(Data excerpts)

□ □ □ □

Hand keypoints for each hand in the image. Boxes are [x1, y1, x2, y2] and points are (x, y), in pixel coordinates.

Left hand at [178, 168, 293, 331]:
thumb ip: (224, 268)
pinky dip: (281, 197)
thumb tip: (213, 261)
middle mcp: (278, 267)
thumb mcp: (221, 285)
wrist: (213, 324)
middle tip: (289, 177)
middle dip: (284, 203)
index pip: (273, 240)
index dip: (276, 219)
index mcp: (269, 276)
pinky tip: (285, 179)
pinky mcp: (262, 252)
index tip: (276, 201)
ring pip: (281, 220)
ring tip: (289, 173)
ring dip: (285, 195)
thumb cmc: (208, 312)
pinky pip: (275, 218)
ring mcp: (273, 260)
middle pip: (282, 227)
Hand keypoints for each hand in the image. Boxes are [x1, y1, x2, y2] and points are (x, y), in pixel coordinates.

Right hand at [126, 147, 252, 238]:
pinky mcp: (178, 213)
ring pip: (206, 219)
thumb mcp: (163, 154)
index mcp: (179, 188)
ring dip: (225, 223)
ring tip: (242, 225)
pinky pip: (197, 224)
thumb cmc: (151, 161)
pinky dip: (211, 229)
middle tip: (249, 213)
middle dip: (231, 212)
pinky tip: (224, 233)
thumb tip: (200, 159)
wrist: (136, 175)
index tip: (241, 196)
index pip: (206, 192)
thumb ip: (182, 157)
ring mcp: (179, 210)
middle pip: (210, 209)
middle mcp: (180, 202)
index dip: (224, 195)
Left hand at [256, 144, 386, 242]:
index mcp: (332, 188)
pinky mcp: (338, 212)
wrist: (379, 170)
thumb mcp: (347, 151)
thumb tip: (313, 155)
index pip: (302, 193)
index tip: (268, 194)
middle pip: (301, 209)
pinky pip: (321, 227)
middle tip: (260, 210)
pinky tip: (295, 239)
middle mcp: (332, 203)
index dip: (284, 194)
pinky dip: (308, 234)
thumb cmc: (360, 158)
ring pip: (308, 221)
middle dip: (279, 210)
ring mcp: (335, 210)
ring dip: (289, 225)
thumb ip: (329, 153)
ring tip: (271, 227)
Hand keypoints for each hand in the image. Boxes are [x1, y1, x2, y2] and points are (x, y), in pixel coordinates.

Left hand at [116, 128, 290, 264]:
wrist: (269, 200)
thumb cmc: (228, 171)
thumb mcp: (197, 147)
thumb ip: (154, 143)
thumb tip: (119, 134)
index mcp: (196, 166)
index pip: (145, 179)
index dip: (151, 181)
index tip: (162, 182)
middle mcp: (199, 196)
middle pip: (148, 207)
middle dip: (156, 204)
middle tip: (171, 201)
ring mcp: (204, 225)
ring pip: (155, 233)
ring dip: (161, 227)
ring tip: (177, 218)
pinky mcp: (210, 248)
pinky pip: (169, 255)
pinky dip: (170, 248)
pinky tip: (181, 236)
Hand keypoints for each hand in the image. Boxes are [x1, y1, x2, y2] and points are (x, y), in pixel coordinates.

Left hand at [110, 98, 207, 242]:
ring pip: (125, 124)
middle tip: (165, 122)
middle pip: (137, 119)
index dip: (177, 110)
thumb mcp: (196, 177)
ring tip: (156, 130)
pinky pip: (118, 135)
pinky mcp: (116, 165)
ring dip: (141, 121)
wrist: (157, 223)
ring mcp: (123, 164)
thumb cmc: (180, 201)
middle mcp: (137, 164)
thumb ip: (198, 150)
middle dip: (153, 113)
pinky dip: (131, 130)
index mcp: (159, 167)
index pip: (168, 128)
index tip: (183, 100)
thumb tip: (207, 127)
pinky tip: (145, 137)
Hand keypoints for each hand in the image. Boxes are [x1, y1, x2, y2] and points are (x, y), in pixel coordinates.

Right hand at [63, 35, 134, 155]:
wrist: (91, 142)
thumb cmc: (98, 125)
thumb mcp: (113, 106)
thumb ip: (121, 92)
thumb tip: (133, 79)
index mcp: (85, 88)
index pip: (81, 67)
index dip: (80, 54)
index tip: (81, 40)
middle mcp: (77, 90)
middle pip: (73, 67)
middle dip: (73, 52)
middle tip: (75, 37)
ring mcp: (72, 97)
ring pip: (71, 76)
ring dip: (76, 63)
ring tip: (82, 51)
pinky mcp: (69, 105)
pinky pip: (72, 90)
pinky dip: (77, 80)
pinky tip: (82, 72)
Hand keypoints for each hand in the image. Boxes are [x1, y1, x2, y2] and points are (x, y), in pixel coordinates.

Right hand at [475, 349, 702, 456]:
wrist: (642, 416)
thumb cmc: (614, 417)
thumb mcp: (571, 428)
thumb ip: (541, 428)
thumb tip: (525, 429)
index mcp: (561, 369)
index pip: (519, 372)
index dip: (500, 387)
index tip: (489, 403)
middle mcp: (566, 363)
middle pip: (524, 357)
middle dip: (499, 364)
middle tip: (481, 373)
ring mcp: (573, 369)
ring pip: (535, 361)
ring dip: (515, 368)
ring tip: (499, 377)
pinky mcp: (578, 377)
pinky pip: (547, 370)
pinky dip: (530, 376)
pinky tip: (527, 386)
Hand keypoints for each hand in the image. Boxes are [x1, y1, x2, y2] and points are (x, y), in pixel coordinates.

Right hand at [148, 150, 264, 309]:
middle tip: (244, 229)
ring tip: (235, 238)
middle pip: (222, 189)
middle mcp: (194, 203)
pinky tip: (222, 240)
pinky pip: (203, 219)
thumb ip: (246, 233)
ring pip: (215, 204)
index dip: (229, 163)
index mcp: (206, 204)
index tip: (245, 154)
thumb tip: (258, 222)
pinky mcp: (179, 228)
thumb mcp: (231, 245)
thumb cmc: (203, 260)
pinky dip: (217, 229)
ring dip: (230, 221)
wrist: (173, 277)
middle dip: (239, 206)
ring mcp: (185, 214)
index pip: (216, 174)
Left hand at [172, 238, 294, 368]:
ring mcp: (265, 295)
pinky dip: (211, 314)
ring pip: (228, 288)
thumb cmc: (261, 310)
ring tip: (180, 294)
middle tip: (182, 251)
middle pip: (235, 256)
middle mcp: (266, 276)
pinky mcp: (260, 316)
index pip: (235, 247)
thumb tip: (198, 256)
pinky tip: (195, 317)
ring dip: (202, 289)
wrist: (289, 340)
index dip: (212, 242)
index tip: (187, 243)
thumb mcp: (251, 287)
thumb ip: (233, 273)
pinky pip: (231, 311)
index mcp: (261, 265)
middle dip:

□ □ □ □

#### Task to carry out:
Output the records above in full, with nothing altered.

#### Output for this exercise:
Hand keypoints for each hand in the image. Boxes are [x1, y1, x2, y2] and points are (x, y), in pixel coordinates.

Left hand at [178, 168, 293, 331]:
thumb ip: (224, 268)
pinky dip: (281, 197)
thumb tip: (213, 261)
middle mcp: (278, 267)
thumb mcp: (221, 285)
wrist: (213, 324)
middle tip: (289, 177)
middle dip: (284, 203)
index pip: (273, 240)
index dip: (276, 219)
index mcp: (269, 276)
pinky tip: (285, 179)
pinky mcp: (262, 252)
index tip: (276, 201)
ring pip: (281, 220)
ring tip: (289, 173)
ring dip: (285, 195)
thumb cmc: (208, 312)
pinky pip: (275, 218)
ring mcp: (273, 260)
middle pip: (282, 227)
Hand keypoints for each hand in the image. Boxes are [x1, y1, x2, y2] and points are (x, y), in pixel coordinates.

Right hand at [126, 147, 252, 238]:
pinky mcp: (178, 213)
ring pip: (206, 219)
thumb mcp: (163, 154)
index mcp: (179, 188)
ring dip: (225, 223)
ring tip: (242, 225)
pinky pip: (197, 224)
thumb cmc: (151, 161)
pinky dip: (211, 229)
middle tip: (249, 213)
middle dip: (231, 212)
pinky tip: (224, 233)
thumb tip: (200, 159)
wrist: (136, 175)
index tip: (241, 196)
index pip: (206, 192)
thumb ip: (182, 157)
ring mcp: (179, 210)
middle pip: (210, 209)
middle mcp: (180, 202)
index dip: (224, 195)
Left hand at [256, 144, 386, 242]:
index mcp: (332, 188)
pinky mcp: (338, 212)
wrist: (379, 170)
thumb mcp: (347, 151)
thumb tip: (313, 155)
index pip: (302, 193)
index tip: (268, 194)
middle pip: (301, 209)
pinky pip: (321, 227)
middle tip: (260, 210)
pinky tip: (295, 239)
middle mcp: (332, 203)
index dip: (284, 194)
pinky dip: (308, 234)
thumb cmc: (360, 158)
ring pip: (308, 221)
middle dip: (279, 210)
ring mcp: (335, 210)
ring dip: (289, 225)
thumb ip: (329, 153)
ring tip: (271, 227)
Hand keypoints for each hand in the image. Boxes are [x1, y1, x2, y2] and points are (x, y), in pixel coordinates.

Left hand at [116, 128, 290, 264]:
wrist: (269, 200)
thumb cmc: (228, 171)
thumb mcp: (197, 147)
thumb ip: (154, 143)
thumb tip: (119, 134)
index mcp: (196, 166)
index pip: (145, 179)
index dip: (151, 181)
index tip: (162, 182)
middle mcp: (199, 196)
middle pip: (148, 207)
middle dip: (156, 204)
middle tip: (171, 201)
ring mcp: (204, 225)
ring pip: (155, 233)
ring dip: (161, 227)
ring tip: (177, 218)
pinky mcp: (210, 248)
pinky pip: (169, 255)
pinky dip: (170, 248)
pinky tip: (181, 236)
Hand keypoints for each hand in the image. Boxes are [x1, y1, x2, y2] and points are (x, y), in pixel coordinates.

Left hand at [110, 98, 207, 242]:
ring pip: (125, 124)
middle tip: (165, 122)
middle pip: (137, 119)
index dip: (177, 110)
thumb mcp: (196, 177)
ring tip: (156, 130)
pinky pip: (118, 135)
pinky mcp: (116, 165)
ring dip: (141, 121)
wrist: (157, 223)
ring mcp: (123, 164)
thumb cmc: (180, 201)
middle mcp: (137, 164)
thumb ip: (198, 150)
middle dip: (153, 113)
pinky dip: (131, 130)
index mcp: (159, 167)
index pip: (168, 128)
index tip: (183, 100)
thumb tip: (207, 127)
pinky tip: (145, 137)
Hand keypoints for each hand in the image. Boxes are [x1, y1, x2, y2] and points are (x, y), in pixel coordinates.

Right hand at [63, 35, 134, 155]:
wrist: (91, 142)
thumb cmc: (98, 125)
thumb mcp: (113, 106)
thumb ip: (121, 92)
thumb tip: (133, 79)
index mcp: (85, 88)
index pip: (81, 67)
index dip: (80, 54)
index tip: (81, 40)
middle mcp: (77, 90)
middle pip: (73, 67)
middle dip: (73, 52)
middle tip: (75, 37)
ring mcp: (72, 97)
ring pip: (71, 76)
ring dip: (76, 63)
ring tip: (82, 51)
pinky mcp: (69, 105)
pinky pip: (72, 90)
pinky dip: (77, 80)
pinky tip: (82, 72)
Hand keypoints for each hand in the image. Boxes are [x1, y1, x2, y2] and points are (x, y), in pixel coordinates.

Right hand at [475, 349, 702, 456]:
wrist: (642, 416)
thumb cmc: (614, 417)
thumb mcp: (571, 428)
thumb ip: (541, 428)
thumb tip: (525, 429)
index mcp: (561, 369)
index pip: (519, 372)
index dip: (500, 387)
index tip: (489, 403)
middle mcp: (566, 363)
middle pip: (524, 357)
middle dip: (499, 364)
middle tip: (481, 373)
ring mcp: (573, 369)
ring pip: (535, 361)
ring dip: (515, 368)
ring tip: (499, 377)
pinky mcp: (578, 377)
pinky pip: (547, 370)
pinky dip: (530, 376)
pinky tip: (527, 386)
Hand keypoints for each hand in the image. Boxes are [x1, y1, x2, y2] and points are (x, y), in pixel coordinates.

Right hand at [148, 150, 264, 309]:
middle tip: (244, 229)
ring tip: (235, 238)
middle pip: (222, 189)
middle mcp: (194, 203)
pinky tip: (222, 240)
pinky pip: (203, 219)
thumb ip: (246, 233)
ring pip: (215, 204)
index dip: (229, 163)
index mcp: (206, 204)
index tip: (245, 154)
thumb tip: (258, 222)
pinky mcp: (179, 228)
thumb mcp: (231, 245)
thumb cmc: (203, 260)
pinky dip: (217, 229)
ring dip: (230, 221)
wrist: (173, 277)
middle dip: (239, 206)
ring mcp: (185, 214)
index pip: (216, 174)
Left hand at [172, 238, 294, 368]:
ring mcp: (265, 295)
pinky dip: (211, 314)
ring pip: (228, 288)
thumb cmc: (261, 310)
ring tip: (180, 294)
middle tip: (182, 251)
middle pip: (235, 256)
middle mcp: (266, 276)
pinky mcp: (260, 316)
index pip: (235, 247)
thumb tip: (198, 256)
pinky tip: (195, 317)
ring dip: (202, 289)
wrist: (289, 340)
index dip: (212, 242)
index tip: (187, 243)
thumb mcp: (251, 287)
thumb ip: (233, 273)
pinky pip: (231, 311)
index mcp: (261, 265)
middle dip:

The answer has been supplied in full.